You could even push an event handler into the custom real-time data viewer from the Python side, to handle all the mouse events and user interaction, and leave just the rendering in C++.
It would be a small C++ class that extends wxWidget's wxWindow class
class RealtimeDataViewer: public wxWindow {
...
and override OnPaint
void OnPaint(wxPaintEvent &WXUNUSED(event)) {
....
Then it would get a device context, and start drawing lines and shapes...
You would then have to take the .h file, and copy it to .i, and tweak it just a bit to make it a definition that SWIG could use to extend wxPython.
The build process could be handled by Python's own distutils using the following parameter to setup:
ext_modules=[Extension('myextension', sources,
include_dirs=includeDirs
library_dirs=usual_libs,
)],
It would be a few days work to get it looking great and working well... But it's probably the one option that would really accelerate your project into the future.
And all of this works well on Mac, Windows, and Linux.
wxPython is really a hidden Gem that would really take over the world with more professionally supported IDE / designer tools.
That said, try matplotlib first, it has lots of beautiful optimized rendering, and can do updates in real time too.
If you want really something fast with 50 frames per second, I think you need something like PyGame and kind of talk directly to the display, not a plotting module.
Check the related threads:
What is the fastest way to draw an image from discrete pixel values in Python?
https://stackoverflow.com/search?q=python+pygame
I use PyQtGraph for this kind of thing.

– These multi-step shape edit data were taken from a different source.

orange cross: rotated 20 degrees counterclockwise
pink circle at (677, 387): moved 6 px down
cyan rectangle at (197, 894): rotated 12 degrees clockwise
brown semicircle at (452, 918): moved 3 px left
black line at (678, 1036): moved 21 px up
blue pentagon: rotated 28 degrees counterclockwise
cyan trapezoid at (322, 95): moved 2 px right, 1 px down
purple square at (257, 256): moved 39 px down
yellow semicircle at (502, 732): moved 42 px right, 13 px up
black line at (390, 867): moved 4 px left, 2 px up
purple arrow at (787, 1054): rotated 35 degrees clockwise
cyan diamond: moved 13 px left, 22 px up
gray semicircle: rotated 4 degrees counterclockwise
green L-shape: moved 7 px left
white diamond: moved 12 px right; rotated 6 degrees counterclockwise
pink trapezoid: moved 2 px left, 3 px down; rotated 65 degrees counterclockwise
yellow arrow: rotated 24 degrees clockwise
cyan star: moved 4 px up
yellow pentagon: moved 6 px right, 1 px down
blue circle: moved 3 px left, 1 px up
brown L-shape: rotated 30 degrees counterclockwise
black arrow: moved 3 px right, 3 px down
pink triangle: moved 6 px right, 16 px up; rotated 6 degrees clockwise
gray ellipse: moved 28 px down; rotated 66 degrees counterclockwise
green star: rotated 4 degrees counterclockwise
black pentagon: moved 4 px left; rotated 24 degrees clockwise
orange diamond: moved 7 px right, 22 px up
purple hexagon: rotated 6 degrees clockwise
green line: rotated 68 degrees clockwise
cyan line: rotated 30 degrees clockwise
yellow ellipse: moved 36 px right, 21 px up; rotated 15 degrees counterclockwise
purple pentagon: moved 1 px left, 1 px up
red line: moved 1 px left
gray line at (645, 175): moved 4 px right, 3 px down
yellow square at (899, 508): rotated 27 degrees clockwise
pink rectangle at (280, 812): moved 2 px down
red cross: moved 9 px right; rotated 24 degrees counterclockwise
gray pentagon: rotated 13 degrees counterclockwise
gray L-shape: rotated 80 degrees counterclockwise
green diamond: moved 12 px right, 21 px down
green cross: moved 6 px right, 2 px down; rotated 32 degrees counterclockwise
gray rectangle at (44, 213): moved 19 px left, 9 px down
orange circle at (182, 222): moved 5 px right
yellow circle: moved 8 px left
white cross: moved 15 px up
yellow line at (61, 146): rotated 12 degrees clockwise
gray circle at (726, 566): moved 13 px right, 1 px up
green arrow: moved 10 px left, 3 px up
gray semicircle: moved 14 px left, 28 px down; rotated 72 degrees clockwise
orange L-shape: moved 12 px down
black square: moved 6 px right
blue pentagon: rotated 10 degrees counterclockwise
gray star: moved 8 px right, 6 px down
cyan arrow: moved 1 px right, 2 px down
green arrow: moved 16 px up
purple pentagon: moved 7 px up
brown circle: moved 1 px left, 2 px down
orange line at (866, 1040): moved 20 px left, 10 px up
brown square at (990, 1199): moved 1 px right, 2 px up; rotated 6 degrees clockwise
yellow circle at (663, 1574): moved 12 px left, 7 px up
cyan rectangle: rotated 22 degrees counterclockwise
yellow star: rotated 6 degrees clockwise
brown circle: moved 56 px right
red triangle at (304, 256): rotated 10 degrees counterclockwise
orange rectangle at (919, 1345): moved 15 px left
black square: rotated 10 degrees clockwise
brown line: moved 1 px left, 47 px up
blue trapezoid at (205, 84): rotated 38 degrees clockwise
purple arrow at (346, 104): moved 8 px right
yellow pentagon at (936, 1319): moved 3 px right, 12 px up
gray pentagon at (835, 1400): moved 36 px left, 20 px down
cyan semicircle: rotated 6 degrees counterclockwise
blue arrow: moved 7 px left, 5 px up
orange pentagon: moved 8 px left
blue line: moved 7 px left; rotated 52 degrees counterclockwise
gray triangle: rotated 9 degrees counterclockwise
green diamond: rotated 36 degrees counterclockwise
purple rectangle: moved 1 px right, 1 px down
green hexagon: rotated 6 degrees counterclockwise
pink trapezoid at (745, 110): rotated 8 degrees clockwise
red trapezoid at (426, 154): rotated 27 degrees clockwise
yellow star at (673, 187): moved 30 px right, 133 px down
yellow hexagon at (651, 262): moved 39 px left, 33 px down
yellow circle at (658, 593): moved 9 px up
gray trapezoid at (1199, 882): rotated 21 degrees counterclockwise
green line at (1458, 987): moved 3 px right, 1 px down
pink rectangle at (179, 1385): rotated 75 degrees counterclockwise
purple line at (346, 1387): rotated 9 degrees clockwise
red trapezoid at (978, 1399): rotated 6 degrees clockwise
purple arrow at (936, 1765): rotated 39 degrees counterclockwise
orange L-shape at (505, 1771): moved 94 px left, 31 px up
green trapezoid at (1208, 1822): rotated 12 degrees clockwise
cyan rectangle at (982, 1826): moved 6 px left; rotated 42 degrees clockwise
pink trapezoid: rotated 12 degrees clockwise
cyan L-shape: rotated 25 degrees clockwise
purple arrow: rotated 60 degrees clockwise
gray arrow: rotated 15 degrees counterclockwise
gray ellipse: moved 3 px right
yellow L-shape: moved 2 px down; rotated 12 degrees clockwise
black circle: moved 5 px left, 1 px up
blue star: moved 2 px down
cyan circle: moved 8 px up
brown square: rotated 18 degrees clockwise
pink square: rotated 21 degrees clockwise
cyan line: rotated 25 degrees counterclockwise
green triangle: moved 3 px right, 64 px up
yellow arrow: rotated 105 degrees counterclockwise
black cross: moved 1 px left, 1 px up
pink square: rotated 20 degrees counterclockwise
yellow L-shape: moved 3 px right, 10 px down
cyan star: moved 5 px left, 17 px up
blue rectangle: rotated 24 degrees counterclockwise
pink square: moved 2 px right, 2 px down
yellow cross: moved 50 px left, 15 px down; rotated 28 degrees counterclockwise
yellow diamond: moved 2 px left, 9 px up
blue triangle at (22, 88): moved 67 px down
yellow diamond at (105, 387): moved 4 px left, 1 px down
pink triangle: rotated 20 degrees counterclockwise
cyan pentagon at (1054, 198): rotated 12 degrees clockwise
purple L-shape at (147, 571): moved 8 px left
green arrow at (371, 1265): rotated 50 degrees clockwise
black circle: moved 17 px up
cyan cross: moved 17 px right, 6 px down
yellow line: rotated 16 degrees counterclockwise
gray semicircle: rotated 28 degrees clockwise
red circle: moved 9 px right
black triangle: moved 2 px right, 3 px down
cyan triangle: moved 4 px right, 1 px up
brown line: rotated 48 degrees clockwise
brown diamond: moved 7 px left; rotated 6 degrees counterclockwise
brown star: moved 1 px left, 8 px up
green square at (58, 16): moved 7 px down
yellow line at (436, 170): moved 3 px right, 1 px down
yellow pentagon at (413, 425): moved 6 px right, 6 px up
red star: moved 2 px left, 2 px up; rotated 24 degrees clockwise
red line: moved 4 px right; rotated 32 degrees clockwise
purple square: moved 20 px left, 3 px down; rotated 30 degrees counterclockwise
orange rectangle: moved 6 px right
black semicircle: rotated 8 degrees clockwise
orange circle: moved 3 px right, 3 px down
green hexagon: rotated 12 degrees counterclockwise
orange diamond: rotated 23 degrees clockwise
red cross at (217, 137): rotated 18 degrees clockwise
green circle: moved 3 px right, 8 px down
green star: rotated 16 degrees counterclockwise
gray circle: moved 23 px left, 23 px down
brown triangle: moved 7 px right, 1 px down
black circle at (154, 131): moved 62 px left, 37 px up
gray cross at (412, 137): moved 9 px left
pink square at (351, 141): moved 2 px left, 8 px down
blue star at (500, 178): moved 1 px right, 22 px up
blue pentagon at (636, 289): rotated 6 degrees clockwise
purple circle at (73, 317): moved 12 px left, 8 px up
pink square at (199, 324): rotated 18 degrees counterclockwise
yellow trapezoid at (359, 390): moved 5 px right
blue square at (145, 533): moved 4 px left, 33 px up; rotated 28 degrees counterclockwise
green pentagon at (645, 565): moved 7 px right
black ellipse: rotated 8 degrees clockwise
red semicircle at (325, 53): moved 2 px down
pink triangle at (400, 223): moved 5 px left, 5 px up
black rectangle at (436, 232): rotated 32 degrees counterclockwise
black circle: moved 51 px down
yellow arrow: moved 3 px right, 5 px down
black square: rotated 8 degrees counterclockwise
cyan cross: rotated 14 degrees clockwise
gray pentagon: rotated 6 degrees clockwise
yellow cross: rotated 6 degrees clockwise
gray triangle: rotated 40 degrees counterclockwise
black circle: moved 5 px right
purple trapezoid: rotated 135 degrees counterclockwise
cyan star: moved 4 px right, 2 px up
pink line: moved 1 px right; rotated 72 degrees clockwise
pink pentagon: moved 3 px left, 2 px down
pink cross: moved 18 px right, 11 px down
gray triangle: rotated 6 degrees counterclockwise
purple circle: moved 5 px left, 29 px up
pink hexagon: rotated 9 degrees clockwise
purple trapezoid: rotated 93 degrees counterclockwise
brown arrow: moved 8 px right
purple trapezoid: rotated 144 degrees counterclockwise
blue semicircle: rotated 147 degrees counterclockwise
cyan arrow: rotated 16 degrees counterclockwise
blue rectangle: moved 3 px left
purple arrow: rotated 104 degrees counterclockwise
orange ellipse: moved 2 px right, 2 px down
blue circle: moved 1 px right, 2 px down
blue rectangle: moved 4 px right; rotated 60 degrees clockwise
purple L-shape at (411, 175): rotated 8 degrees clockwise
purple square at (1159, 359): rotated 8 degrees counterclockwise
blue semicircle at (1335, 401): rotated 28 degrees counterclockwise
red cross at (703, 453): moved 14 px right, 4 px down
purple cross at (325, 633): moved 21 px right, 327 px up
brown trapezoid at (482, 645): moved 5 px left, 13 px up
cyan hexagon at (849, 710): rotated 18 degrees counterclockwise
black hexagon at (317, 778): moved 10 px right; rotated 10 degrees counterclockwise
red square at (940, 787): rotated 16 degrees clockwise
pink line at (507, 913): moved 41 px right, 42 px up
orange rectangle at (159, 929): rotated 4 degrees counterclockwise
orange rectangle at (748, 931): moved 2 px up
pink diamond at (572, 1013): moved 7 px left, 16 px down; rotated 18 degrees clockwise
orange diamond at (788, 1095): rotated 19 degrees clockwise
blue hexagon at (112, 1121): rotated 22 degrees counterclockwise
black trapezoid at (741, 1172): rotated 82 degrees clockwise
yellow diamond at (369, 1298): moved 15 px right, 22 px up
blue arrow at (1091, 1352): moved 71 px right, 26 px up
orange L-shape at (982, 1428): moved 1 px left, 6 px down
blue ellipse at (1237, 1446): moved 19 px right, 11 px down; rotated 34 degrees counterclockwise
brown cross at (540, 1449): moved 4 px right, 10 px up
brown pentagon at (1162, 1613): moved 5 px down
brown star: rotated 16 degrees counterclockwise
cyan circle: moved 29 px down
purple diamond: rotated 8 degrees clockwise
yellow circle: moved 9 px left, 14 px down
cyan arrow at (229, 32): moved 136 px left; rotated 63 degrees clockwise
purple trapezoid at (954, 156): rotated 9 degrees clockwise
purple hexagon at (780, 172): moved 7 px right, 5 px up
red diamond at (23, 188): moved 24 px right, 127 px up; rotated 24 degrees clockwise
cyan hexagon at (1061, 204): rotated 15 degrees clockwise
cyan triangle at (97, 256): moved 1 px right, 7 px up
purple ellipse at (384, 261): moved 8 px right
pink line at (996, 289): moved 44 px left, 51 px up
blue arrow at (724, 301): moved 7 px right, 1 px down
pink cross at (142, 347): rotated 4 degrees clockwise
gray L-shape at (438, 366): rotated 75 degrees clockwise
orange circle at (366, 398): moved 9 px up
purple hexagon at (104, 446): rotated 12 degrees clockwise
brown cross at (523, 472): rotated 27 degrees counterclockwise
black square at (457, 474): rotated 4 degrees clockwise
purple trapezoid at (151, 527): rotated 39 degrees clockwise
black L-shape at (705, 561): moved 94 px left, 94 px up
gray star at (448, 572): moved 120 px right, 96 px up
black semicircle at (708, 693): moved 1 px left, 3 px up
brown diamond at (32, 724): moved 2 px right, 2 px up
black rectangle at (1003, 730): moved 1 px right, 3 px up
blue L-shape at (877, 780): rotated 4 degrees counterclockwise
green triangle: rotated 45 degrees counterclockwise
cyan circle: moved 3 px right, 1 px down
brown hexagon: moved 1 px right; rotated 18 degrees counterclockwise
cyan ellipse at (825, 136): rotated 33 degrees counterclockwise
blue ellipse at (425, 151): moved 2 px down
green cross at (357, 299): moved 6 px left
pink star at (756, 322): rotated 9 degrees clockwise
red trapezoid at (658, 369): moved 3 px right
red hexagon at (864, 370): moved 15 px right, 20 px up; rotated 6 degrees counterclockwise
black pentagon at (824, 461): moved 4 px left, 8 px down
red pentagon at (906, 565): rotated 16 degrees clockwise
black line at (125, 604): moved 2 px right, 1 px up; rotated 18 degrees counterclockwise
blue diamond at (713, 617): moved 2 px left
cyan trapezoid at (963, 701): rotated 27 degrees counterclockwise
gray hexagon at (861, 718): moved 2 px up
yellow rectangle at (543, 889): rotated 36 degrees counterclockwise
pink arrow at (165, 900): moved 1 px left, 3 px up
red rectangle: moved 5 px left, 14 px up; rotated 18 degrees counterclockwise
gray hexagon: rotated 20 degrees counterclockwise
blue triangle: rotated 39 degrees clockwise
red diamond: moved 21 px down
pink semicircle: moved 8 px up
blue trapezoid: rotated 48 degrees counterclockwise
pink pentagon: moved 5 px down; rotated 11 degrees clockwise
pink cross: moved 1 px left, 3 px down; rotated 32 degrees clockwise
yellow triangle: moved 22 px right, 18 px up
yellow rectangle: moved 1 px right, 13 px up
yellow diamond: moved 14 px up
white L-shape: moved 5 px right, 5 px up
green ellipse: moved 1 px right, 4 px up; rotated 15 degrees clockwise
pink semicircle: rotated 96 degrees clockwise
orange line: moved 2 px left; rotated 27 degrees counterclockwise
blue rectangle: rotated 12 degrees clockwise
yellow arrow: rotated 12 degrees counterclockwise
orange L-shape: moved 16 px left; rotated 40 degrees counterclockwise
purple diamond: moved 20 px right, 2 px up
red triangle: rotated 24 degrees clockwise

It is much faster than Matplotlib for realtime plotting and has lots of nice convenience features like a context menu in the plotting canvas with auto-scaling and scrolling without any extra work.
Maybe Chaco? I don't know if it can do 50 frames per second, but I saw in a demonstration how it did very smooth realtime plotting. It should definitely be faster than matplotlib.